ONE ART, TWO ARTS, THREE ARTS, FOUR...

Some of my most interesting writing online has come in the form of responses to blogs by others. Generally, I prefer dialoguing to monologuing. Yesterday, CR Jenson wrote on his blog something I couldn't resist responding to -- despite my self-imposed limitation on time online.

ONE ART, OR NOT SO MUCH?

Over the past two years, I've been teaching myself how to play acoustic guitar in my "spare" time. It's something I've really come to enjoy about my day-making a space for music. I've been pretty musical my whole life-I used to tinker around with a keyboard when I was little, then I started playing the trumpet and later took piano lessons. I was also in my high school choir and the musicals each year.

Now I pull out the guitar whenever I'm in the office and I need a break, or if I'm about to spend some time writing but am having trouble with whatever I'm working on. I strum for a while, warble along, and then get down to the task of writing (or grading).

Do many of you have a "second" or even "third" art that you're involved in? Do you paint on the side? Take photographs? Etc.? I'll admit that for many of my teenage years, my dreams were not to be a poet-I wanted, on the surface, to be a filmmaker and, secretly, to be the lead singer of a rock band.

I stuck with poetry because I figured no matter what else I was doing, I could always find a way or reason to write without giving it "special" attention in my life.

So how about it? Any graphic designers out there? Sculptors? Etc? Let's hear about the other arts.

This is what I wrote back (with some revisions):

Naturally I can relate to your tale of needing a second focus. Between, say, 22 and 34, I defined myself (artistically at least) as a poet; from about 26 on, I took up fingerstyle guitar as a kind of a hobby and got pretty damned good at it, playing people like John Renbourne, Mississippi John Hurt, and Bert Jansch. Then, after a long period of poetic "blockage" songs came out, in all about 50 or so. Later a cassette and a fully orchestrated CD. After running up against the typical roadblocks facing independent musicians these days, I've turned back to poetry in a major way. I love the pure creativity of the act of writing poetry, the lack of production time and costs, the intelligence of the audience, "worthy but few". It suits my intellectual nature, my actually (as it turns out) not-so-outgoing temperament. Lit mags -- even the stuffiest ones -- are far more interesting than your typically abhorrent music publications. And the promotion of poetry, compared to music, is child's play -- that is, still monstrously tedious and frustrating, but actually doable by one person.

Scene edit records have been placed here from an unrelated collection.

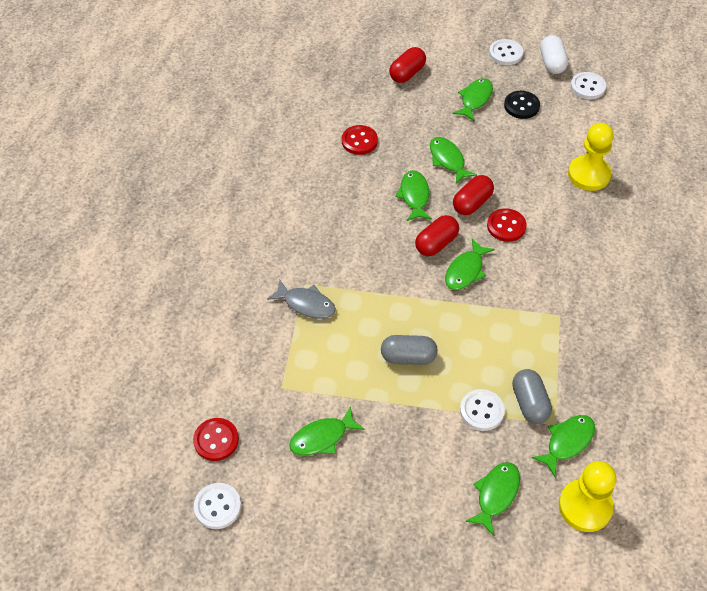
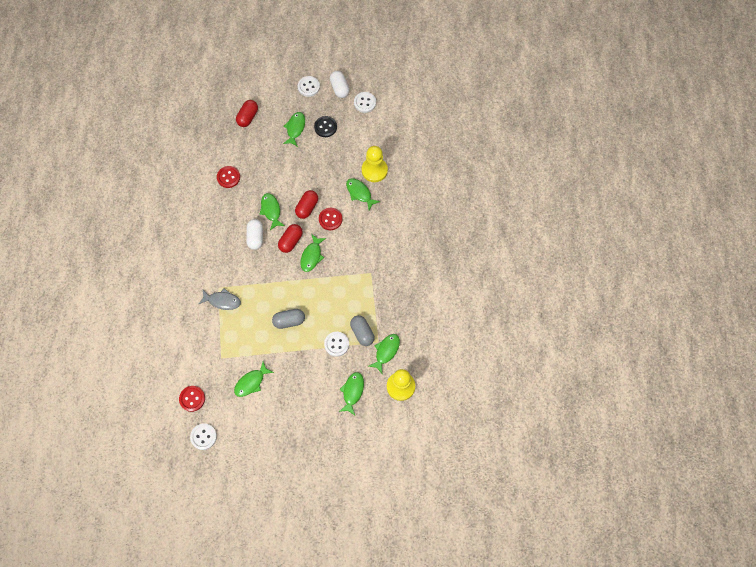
camera: 15 degrees left, 15 degrees up
green fish [430,137,477,184] -> green fish moved to [346,178,380,210]
none -> white capsule [246,219,263,250]

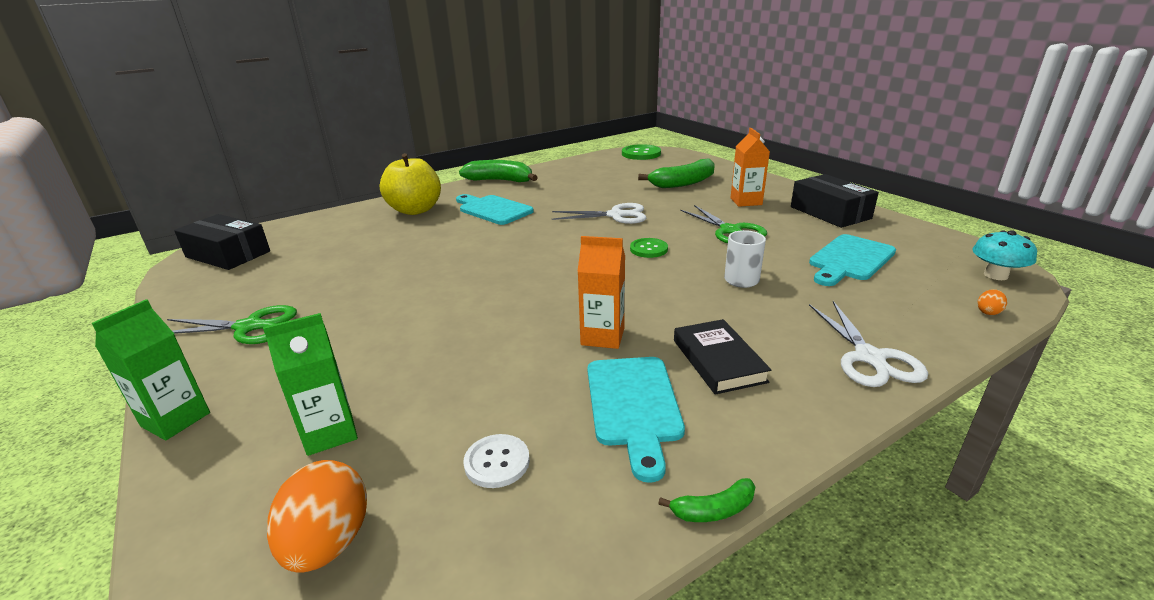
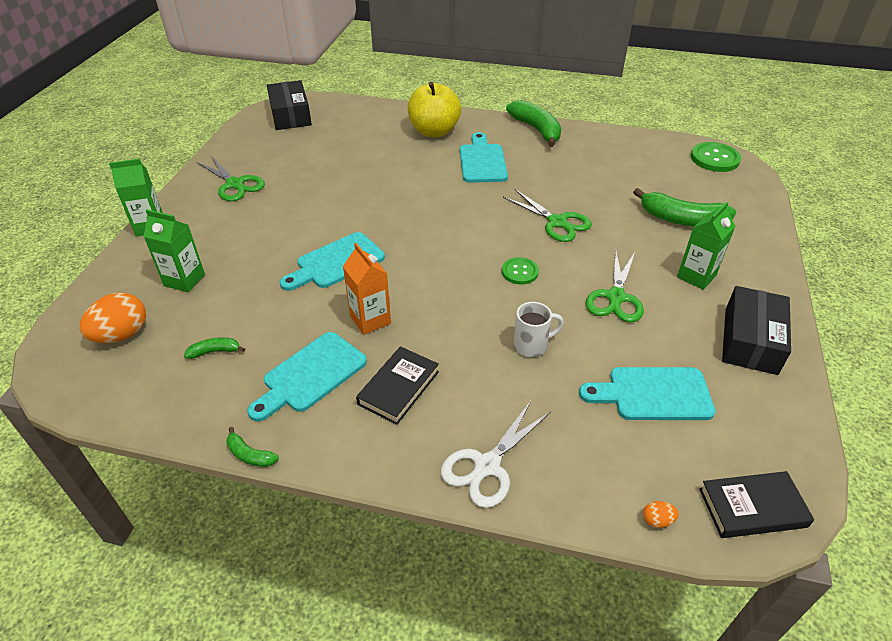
camera: 45 degrees right, 15 degrees up
white button [463,434,530,488] -> green banana [184,337,245,359]
white scissors [552,203,646,224] -> green scissors [503,189,592,242]
orange carton [730,128,770,207] -> green carton [677,202,735,290]
turquoise mushroom [972,230,1037,280] -> black book [699,471,814,538]
none -> turquoise cutting board [280,232,385,291]

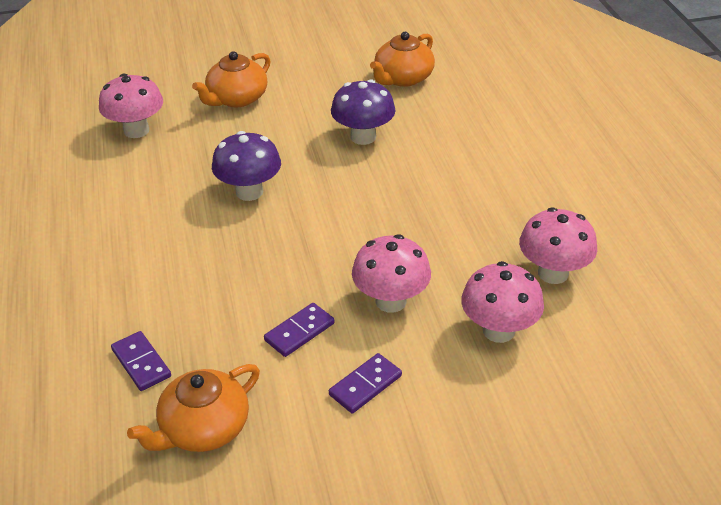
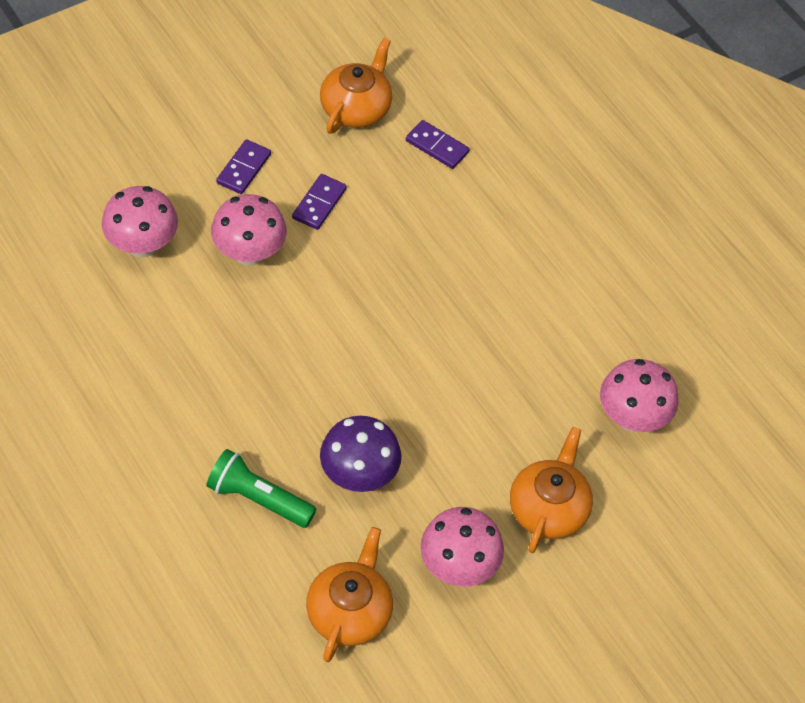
camera: 155 degrees right, 15 degrees up
purple mushroom [212,131,281,201] -> none
pink mushroom [519,207,597,284] -> pink mushroom moved to [420,507,504,587]
none -> green flashlight [207,449,316,528]

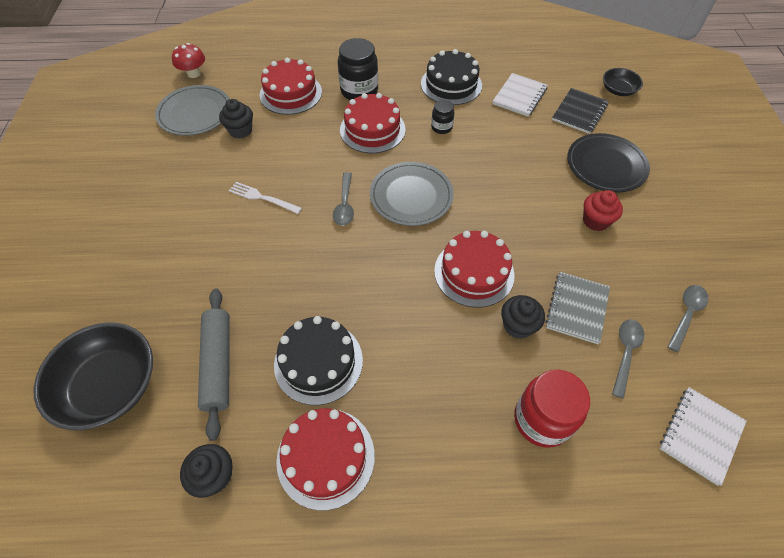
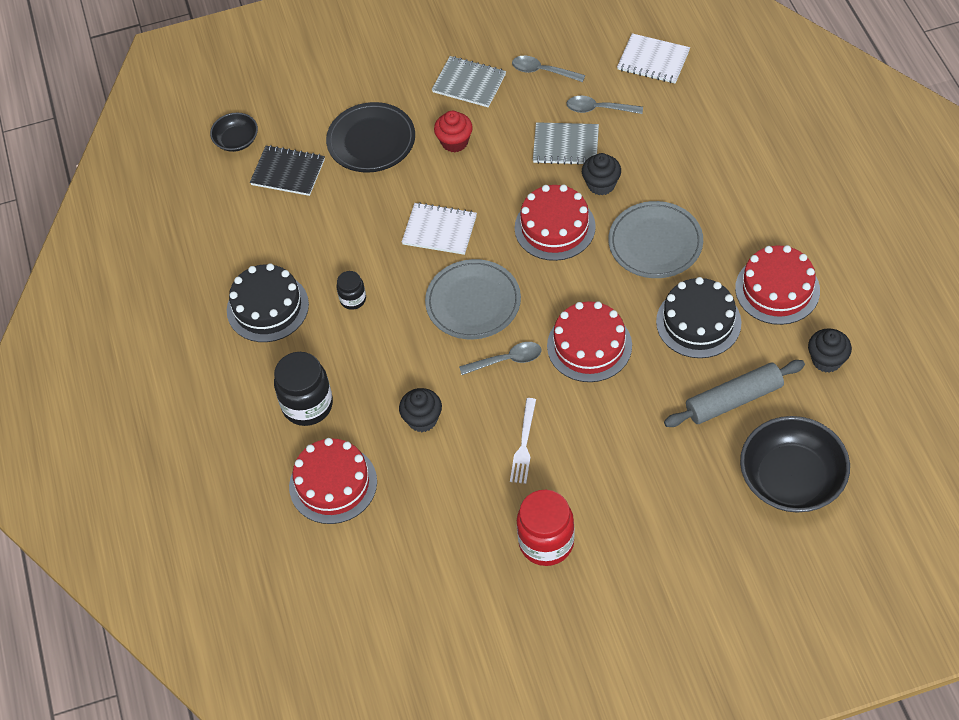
camera: 100 degrees left, 0 degrees up
grey plate [155,85,230,136] -> grey plate moved to [608,201,703,278]
red mushroom [172,43,205,78] -> none
black cupcake [219,99,253,139] -> black cupcake moved to [399,388,442,432]
red cake [340,93,405,153] -> red cake moved to [547,301,632,382]
white notebook [493,73,548,117] -> white notebook moved to [402,202,477,255]
red jar [514,369,590,448] -> red jar moved to [517,490,575,566]
none -> grey notebook [432,56,506,107]

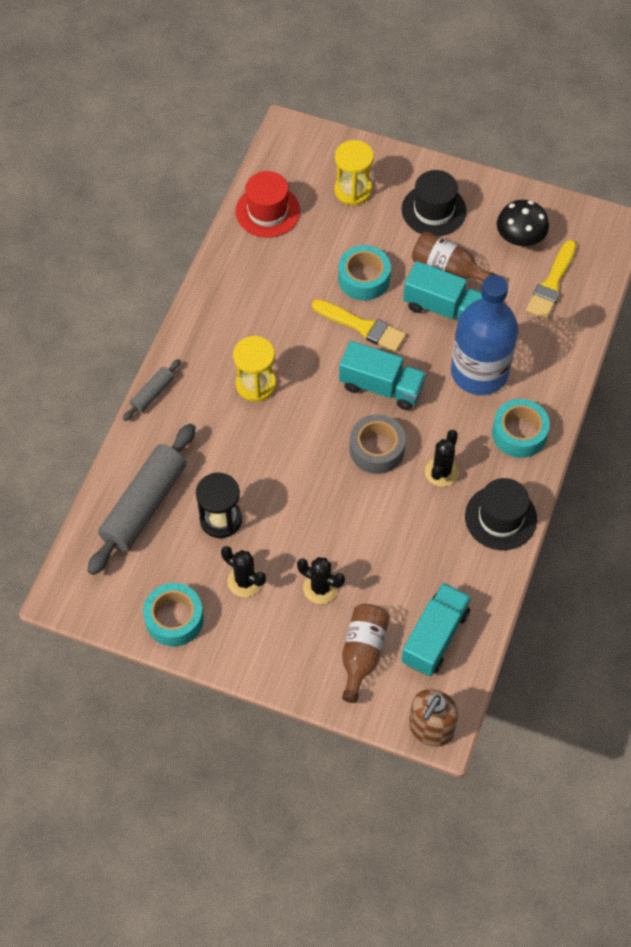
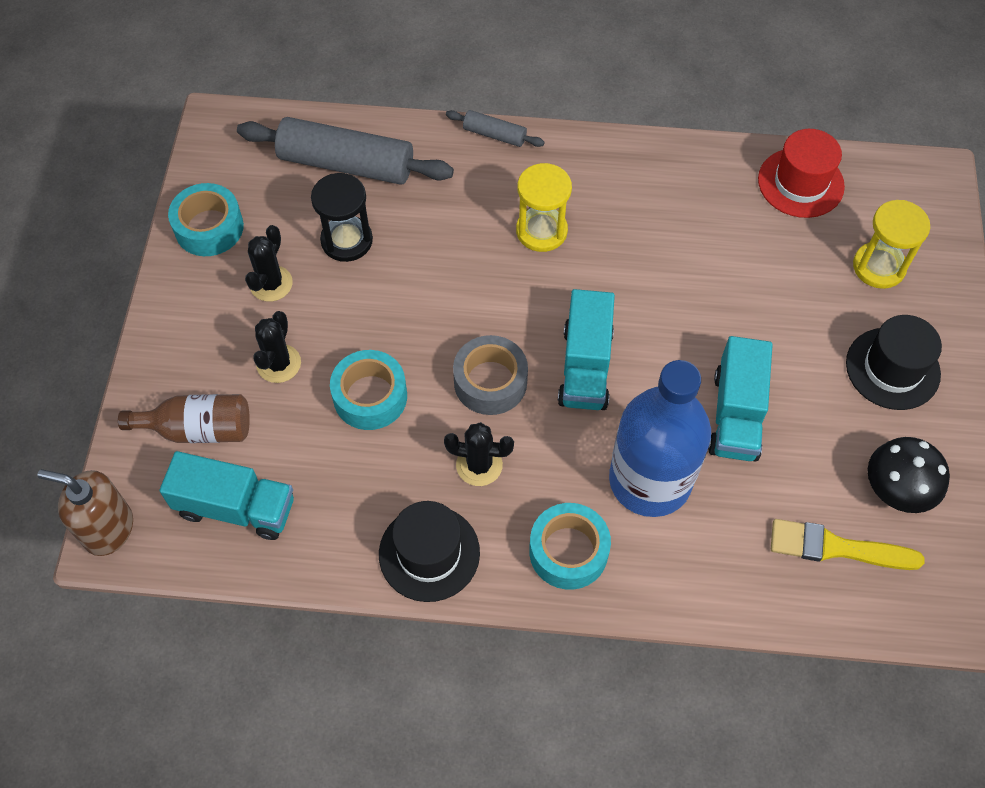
camera: 75 degrees right, 0 degrees up
yellow brush [312,299,406,352] -> none
turquoise tape [338,245,391,301] -> turquoise tape moved to [330,350,407,430]
brown bottle [412,231,497,282] -> none

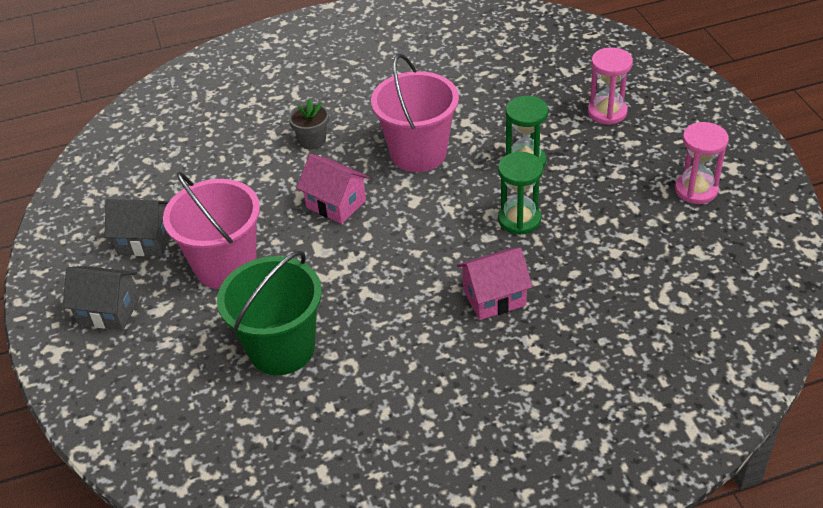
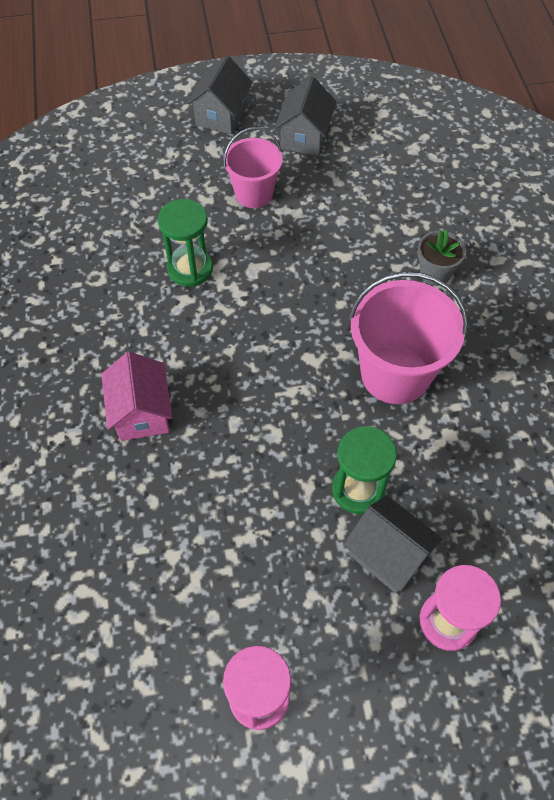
camera: 95 degrees right, 15 degrees up
pink bucket [163,172,260,289] -> pink bucket [223,127,283,208], size x0.63
green bucket [217,251,322,375] -> none
pink house [297,154,369,224] -> none
green hourglass [498,152,543,235] -> green hourglass moved to [158,199,213,287]
none -> grey house [343,495,443,594]

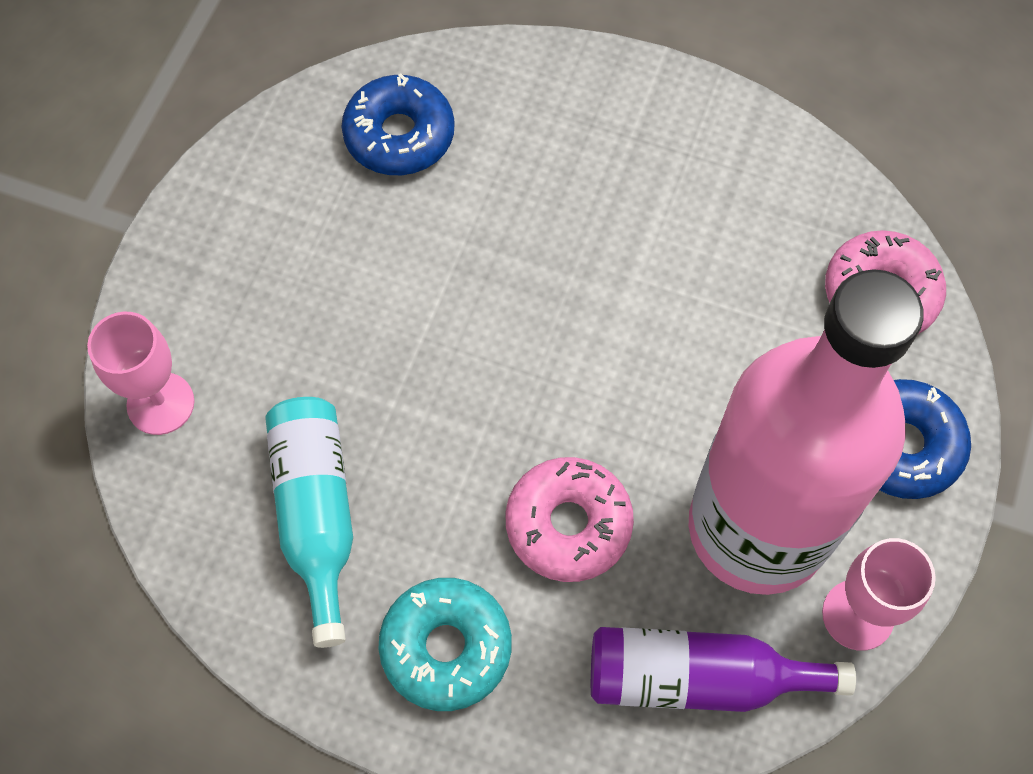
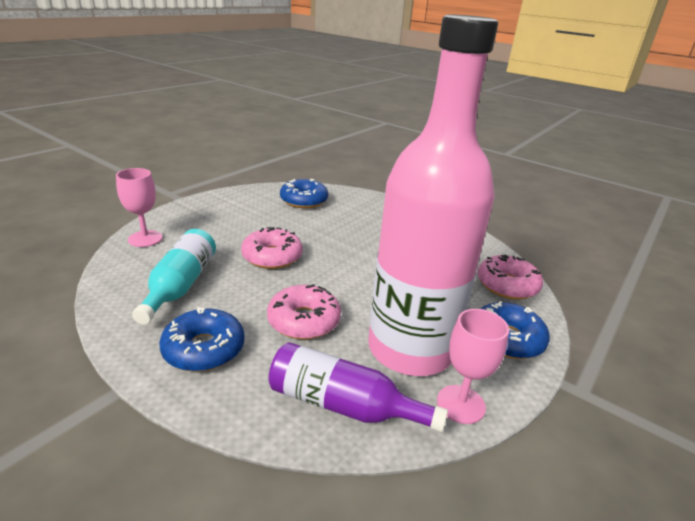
camera: 15 degrees right, 35 degrees down
turquoise donut [379,578,512,711] -> blue donut [159,307,244,372]
none -> pink donut [241,227,303,269]

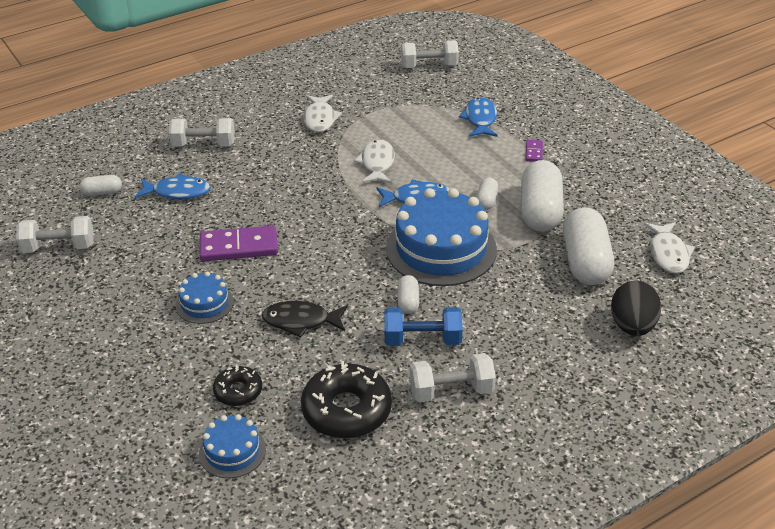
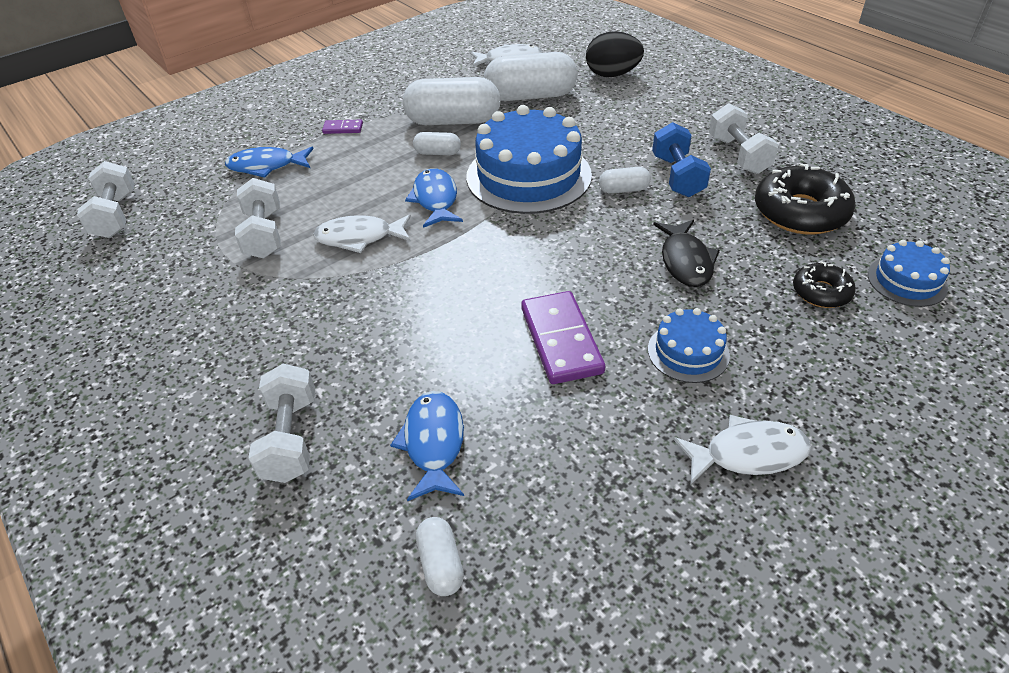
camera: 95 degrees left, 5 degrees up
white dumbbell [16,216,93,253] -> white dumbbell moved to [235,178,281,258]
white fish [303,95,342,132] -> white fish moved to [673,415,811,484]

I still play the guitar, do the very occasional show, and am thankful for the emotional release and personal enrichment it brings. Proud though I am of my album (I wouldn't change a single note of it, and lately it's even gotten a couple of good but belated reviews) too bad some in the poetry establishment will see me as a flake for having engaged so heavily in an art as "low brow" as song writing. (See that recent quote in Victoria Chang's blog of advice to "young poet" against revealing ancillary artistic activities like performing music.) As a poet, I realize I have some catching up - de-rusting -- to do... but I'm catching up pretty darned fast. All the arts relate and inform each other. Said Goethe: "Architecture is frozen music. Symmetry is rhythm standing still." Cheers, and keep riffing in the office!